Comparing our method to VGG16, the Dice score is boosted from 81.03 to 90.47% tested on our dataset. Based on the appearance of chronic wounds, we know that wound segmentation is complicated by various shapes, colors, and the presence of different types of tissue. The patient images captured in clinic settings also suffer from various lighting conditions and perspectives. In MobileNetV2, the deeper architecture has more convolutional layers than VGG16, which makes MobileNetV2 more capable to understand and solve these variables. MobileNetV2 utilizes residual blocks with skip connections instead of the sequential convolution layers in VGG16 to build a deeper network. These skip connections bridging the beginning and the end of a convolutional block allows the network to access earlier activations that weren’t modified in the convolutional block and enhance the capacity of the network.

Another comparison between U-Net and SegNet indicates that the former model is significantly better in terms of mean Dice score. Similar to the previous comparison, U-Net also introduces skip connections between convolutional layers to replace the pooling indices operation in the architecture of SegNet. These skip connections concatenate the output of the transposed convolution layers with the feature maps from the encoder at the same level. Thus, the expansion section which consists of a large number of feature channels allows the network to propagate localization combined with contextual information from the contraction section to higher resolution layers. Intuitively, in the expansion section or “decoder” of the U-Net architecture, the segmentation results are reconstructed with the structural features that are learned in the contraction section or the “decoder”. This allows the U-Net to make predictions at more precise locations. These comparisons have illustrated the effectiveness of skip connections for improving the accuracy of wound segmentation.

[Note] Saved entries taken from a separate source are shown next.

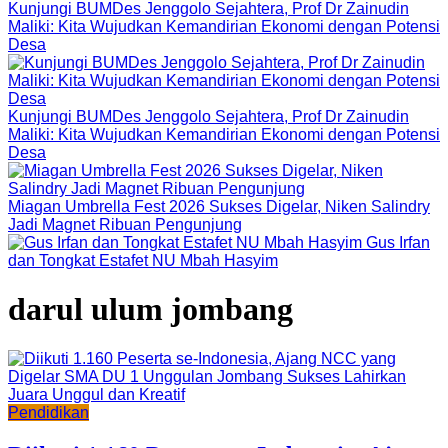
Kunjungi BUMDes Jenggolo Sejahtera, Prof Dr Zainudin
Maliki: Kita Wujudkan Kemandirian Ekonomi dengan Potensi
Desa
Kunjungi BUMDes Jenggolo Sejahtera, Prof Dr Zainudin
Maliki: Kita Wujudkan Kemandirian Ekonomi dengan Potensi
Desa
Miagan Umbrella Fest 2026 Sukses Digelar, Niken Salindry
Jadi Magnet Ribuan Pengunjung
Gus Irfan
dan Tongkat Estafet NU Mbah Hasyim
darul ulum jombang
Pendidikan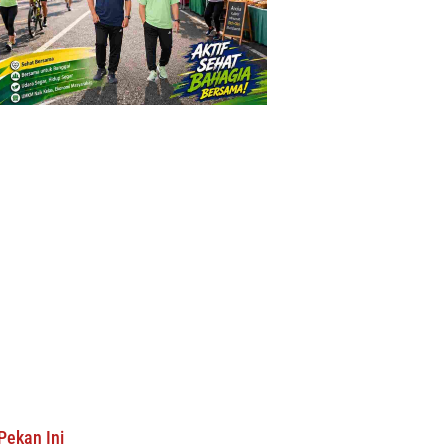
Pekan Ini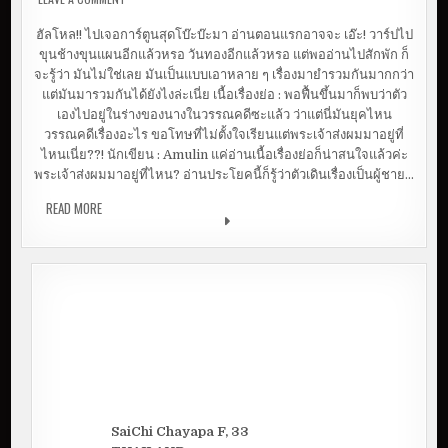
บุรี
ฮัลโหล!! ไปเจอการ์ตูนสุดโบ๊ะบ๊ะมา อ่านตอนแรกอาจจะ เอ๊ะ! วาร์ปไป
ขุนช้างขุนแผนอีกแล้วหรอ วันทองอีกแล้วหรอ แต่พออ่านไปสักพัก ก็
จะรู้ว่า มันไม่ใช่เลย มันเป็นแบบเอาหลาย ๆ เรื่องมายำรวมกันมากกว่า
แต่มันมารวมกันได้ยังไงล่ะเนี่ย เนื้อเรื่องย่อ : พอฟื้นขึ้นมาก็พบว่าตัว
เองไปอยู่ในร่างของนางในวรรณคดีซะแล้ว ว่าแต่นี่มันยุคไหน
วรรณคดีเรื่องอะไร ขอโทษที่ไม่ตั้งใจเรียนแต่พระเจ้าส่งผมมาอยู่ที่
ไหนเนี่ย??! นักเขียน : Amulin แค่อ่านเนื้อเรื่องย่อก็น่าสนใจแล้วค่ะ
พระเจ้าส่งผมมาอยู่ที่ไหน? อ่านประโยคนี้ก็รู้ว่าตัวเดินเรื่องเป็นผู้ชาย…
READ MORE
[WEBTOON] วันทองจะงามสักเพียงไร จึงต้องใจระตูทุกบุรี
SaiChi Chayapa F, 33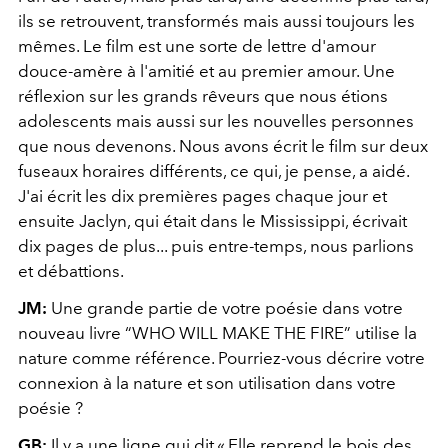
ils se retrouvent, transformés mais aussi toujours les
mêmes. Le film est une sorte de lettre d'amour
douce-amère à l'amitié et au premier amour. Une
réflexion sur les grands rêveurs que nous étions
adolescents mais aussi sur les nouvelles personnes
que nous devenons. Nous avons écrit le film sur deux
fuseaux horaires différents, ce qui, je pense, a aidé.
J'ai écrit les dix premières pages chaque jour et
ensuite Jaclyn, qui était dans le Mississippi, écrivait
dix pages de plus... puis entre-temps, nous parlions
et débattions.
JM:
Une grande partie de votre poésie dans votre
nouveau livre “WHO WILL MAKE THE FIRE” utilise la
nature comme référence. Pourriez-vous décrire votre
connexion à la nature et son utilisation dans votre
poésie ?
GB:
Il y a une ligne qui dit « Elle reprend le bois des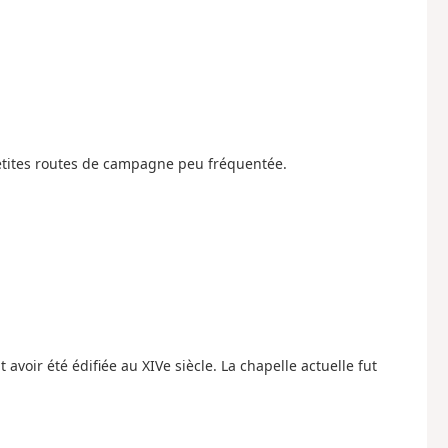
tites routes de campagne peu fréquentée.
avoir été édifiée au XIVe siècle. La chapelle actuelle fut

Besides the performance, our method is also efficient and lightweight. As shown in Table 3, the total number of trainable parameters in the adopted MobileNetV2 was only a fraction of the numbers in U-Net, VGG16, and Mask-RCNN. Thus, the network took less time during training and could be applied to mobile devices with less memory and limited computational power. Alternatively, higher-resolution input images could be fed into MobileNetV2 with less memory size and computational power comparing to the other models.

Table 3 Comparison of total numbers of trainable parameters.

Conclusions

We attempted to solve the automated segmentation problem of chronic foot ulcers in a dataset we built on our own using deep learning. We conducted comprehensive experiments and analyses on SegNet, VGG16, U-Net, Mask-RCNN, and our model based on MobileNetV2 and CCL to evaluate the performance of chronic wound segmentation. In the comparison of various neural networks, our method has demonstrated its effectiveness and mobility in the field of image segmentation due to its fully convolutional architecture consisting of depth-wise separable convolutional layers. We demonstrated the robustness of our model by testing it on the foot ulcer images in the publicly available Medetec Wound Dataset where our model still achieves the highest Dice score. In the future, we plan to improve our work by a novel multi-stream neural network architecture that extracts the shape features separately from the pixel-wise convolution in our deep learning model. A sketch of this idea is demonstrated in Fig. 5. With the advance of hardware and mobile computing, larger deep learning models will be runnable on mobile devices. Another future reseach is testing deeper neural networks on our dataset. Also, we will include more data in the dataset to improve the robustness and prediction accuracy of our method.

Figure 5
figure 5

An illustration of the idea of multi-stream model that recognize pixels intensities and shape information separately. To predict segmentation masks, the output tensors from both streams can be fused using carefully designed concatenation layers or multi-scale pooling layers.